Metallic nanoparticles perform as therapeutic agents because of their precise response to optical, electrical, magnetic, physicochemical fields, and other stimulation processes at the nanometric scale. Targeted drug delivery using nanoparticles has been one of the most researched fields in recent years to improve the degree of precision, decrease treatment times, and reduce side effects compared to existing conventional methods. Nowadays, one nanoparticle synthesis and encapsulation process is improving green chemistry with surfactants conducive to increasing the biodegradability and biocompatibility of metal nanoparticles.
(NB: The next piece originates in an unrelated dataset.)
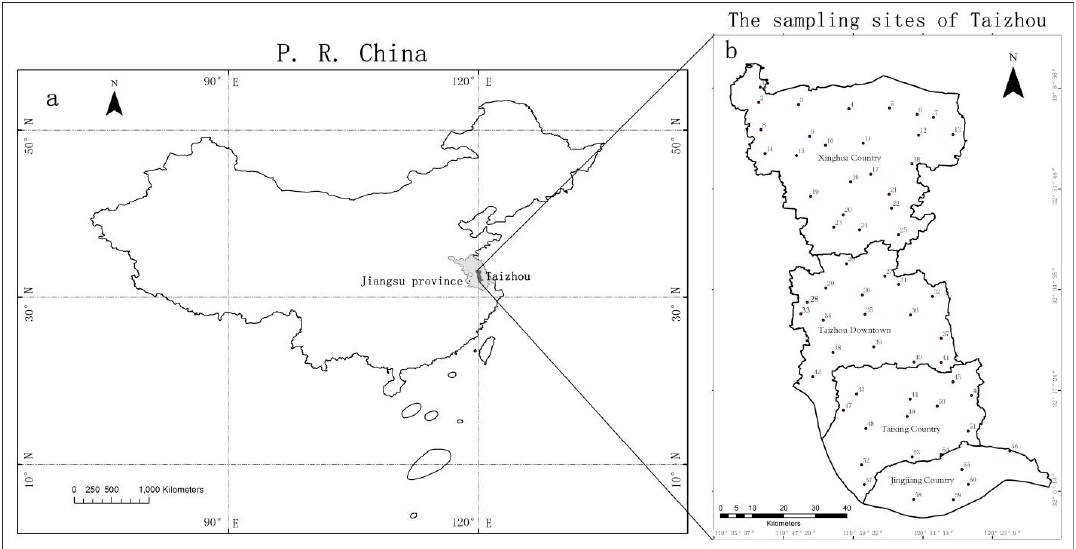
Figure 1. Location of Taizhou in China ( a ) and a map of Taizhou with the locations of the 60 moss-sampling sites (solid dots) ( b ). For the characteristics of each sample site, please refer to Table S1.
Amino acid surfactants can provide functional groups with high affinity to the application site in drug delivery applications and reduce toxicity originating from the characteristic aggregation of metal nanoparticles. In that regard, functionalization by amino acids increases the use of metal nanoparticles. Arginine, as a surfactant in the nanometric scale and, at low concentrations, is used in cancer therapy, hormone deliberation, and drug delivery in biological systems. In this work, we evaluate polypeptides potentially used in various applications with metallic nanoparticles, such as separator agents in biological environments. Herein, oleic acid (OA) was bioconjugated with L-Arginine (OAR) to change iron carbide@ iron oxide nanoparticles (ICIONPs) core-shell type from hydrophobic to hydrophilic. The synthesis route is based on bioconjugation techniques, using N'N-Dicyclohexilcarbodimiide by nucleophilic substitution of the carboxyl group performed at low temperatures. This study shows OAR nanoparticles size 55 ± 24 nm of oleic acid.